Unutuyoruz ki cümle, bir düşüncenin, doğan, büyüyen bir düşüncenin, dal budak
salan bir düşüncenin fotoğrafı. Tohum bu, patlayacak, filizleşecek, ağaç olacak
dal verecek, yapraklaşacak, yaprak dökecek, çiçek verecek, meyveleşecek. Balzac’a
bakın, Sartre’a bakın, Proust’a bakın…
Cümle bazen çığlıktır, bir şimşek
pırıltısıdır, yanar söner. Ama her fikir bir şimşek değildir
ki, bocalayışları, arayışları, kendi kendini düzeltişleri, çeşitli tecrübeleri
ile bütün bir arayış… Sonra kendi dillerinden bile habersiz bir alay hödük, bir
alay gogmagog cümleyi yok etmekte, dili, bir papağanın, namuslu bir papağanın
dahi, tekrarlamaya tenezzül etmeyeceği garip ve müteneffir bir gıcırtıya,
testere gıcırtısına, diş gıcırtısına benzeyen bir düzine sese.. irca etmektedir…
* * *
KELİMELER
Binbir kalıba bürünen İblis, kelimelerde tecelli ediyor. Kelimeler mi?

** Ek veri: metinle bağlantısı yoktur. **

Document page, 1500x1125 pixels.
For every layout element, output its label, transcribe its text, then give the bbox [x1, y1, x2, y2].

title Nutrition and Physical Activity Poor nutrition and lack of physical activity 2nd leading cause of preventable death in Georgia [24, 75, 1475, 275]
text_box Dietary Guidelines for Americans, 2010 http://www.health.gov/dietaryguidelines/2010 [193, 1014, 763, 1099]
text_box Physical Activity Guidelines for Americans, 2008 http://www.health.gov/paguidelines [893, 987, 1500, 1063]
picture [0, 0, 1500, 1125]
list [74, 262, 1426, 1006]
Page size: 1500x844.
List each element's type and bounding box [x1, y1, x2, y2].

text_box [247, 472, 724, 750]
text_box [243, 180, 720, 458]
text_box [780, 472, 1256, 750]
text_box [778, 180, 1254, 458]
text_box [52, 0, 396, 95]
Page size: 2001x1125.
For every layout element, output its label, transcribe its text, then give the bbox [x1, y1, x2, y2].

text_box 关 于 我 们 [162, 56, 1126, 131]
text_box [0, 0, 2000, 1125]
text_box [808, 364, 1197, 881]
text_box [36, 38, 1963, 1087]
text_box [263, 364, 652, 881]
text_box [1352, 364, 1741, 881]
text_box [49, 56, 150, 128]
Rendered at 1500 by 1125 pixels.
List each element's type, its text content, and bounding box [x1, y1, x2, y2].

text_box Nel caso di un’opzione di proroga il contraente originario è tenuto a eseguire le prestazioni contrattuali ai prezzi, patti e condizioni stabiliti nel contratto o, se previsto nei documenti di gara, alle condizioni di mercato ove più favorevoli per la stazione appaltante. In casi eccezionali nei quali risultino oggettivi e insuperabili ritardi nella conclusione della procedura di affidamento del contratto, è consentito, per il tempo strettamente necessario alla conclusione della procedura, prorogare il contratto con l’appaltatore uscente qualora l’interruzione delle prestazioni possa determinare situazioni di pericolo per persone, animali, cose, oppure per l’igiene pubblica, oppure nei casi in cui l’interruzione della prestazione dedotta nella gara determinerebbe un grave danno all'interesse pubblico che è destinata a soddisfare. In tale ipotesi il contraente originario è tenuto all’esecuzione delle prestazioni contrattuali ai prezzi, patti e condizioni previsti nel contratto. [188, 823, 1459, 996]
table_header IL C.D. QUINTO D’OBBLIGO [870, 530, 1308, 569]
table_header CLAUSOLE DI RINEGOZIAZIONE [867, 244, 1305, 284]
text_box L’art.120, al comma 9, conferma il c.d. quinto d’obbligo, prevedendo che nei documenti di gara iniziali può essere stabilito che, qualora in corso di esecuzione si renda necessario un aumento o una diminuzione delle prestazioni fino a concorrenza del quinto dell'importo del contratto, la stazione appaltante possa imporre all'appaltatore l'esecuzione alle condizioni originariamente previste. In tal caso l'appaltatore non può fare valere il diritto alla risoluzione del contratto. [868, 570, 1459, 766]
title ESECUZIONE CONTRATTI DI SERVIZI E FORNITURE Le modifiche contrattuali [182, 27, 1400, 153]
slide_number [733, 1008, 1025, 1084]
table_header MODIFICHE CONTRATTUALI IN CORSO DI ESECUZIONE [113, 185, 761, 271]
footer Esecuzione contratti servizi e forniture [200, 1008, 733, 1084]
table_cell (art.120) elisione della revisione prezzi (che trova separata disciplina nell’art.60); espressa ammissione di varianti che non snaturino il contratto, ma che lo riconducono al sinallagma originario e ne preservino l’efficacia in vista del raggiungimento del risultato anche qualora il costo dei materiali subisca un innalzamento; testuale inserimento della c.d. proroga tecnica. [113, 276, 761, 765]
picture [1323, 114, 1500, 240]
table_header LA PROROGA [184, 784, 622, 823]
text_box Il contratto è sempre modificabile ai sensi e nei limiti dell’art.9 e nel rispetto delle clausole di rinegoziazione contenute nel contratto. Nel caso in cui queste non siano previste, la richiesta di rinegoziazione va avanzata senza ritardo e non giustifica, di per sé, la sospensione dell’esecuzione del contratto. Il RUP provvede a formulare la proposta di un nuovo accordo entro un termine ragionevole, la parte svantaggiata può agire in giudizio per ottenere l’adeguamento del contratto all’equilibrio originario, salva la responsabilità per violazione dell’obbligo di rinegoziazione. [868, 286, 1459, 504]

iblis’in en pespaye, en hödük yamağına şeref vermeyecek bir tecelli bu. Ruhta
pis bir koku bırakarak duman olmalarından anlıyorum ki, bu kalp harf ve ses
kümeleri İblis’in fani bir enkarnasyonu. Habis suratlarına mürekkep hokkasını
fırlatacak Martin Luther nerede?
* * *
KİTAPLAR
Kalbi ver kitapların, onları bir kerhane sermayesi gibi haşin parmaklarınla mıncıkladın mı senin
oldular sanıyorsun. Gaflet. Senin olan, sadece on dakikalık tenleri. Konuşmaz
seninle kitap, o bir basamak değildir, sırtına binip ikbale tırmanamazsın.
Tırmanmaya tırmanırsın ama, Kapitol’den Tarpea’ya fırlatılmak için.
Kahrını çekeceksin kitabın, hizmetinde bulunacaksın. Senelerce, senelerce hiçbir şey beklemeden diz
çöküp emirlerini dinleyeceksin… Adam vardır, Aristo’yu Atina kerhanelerinin
adresini sormak için, köşe başında bekler. Adam vardır, kenef süpürtür Venüs’e.
Ve kitabı, ağzına kadar ruhla dolu kutsal bir emanet olarak değil, maddi
refahına hizmet edecek bir hüddam olarak görür.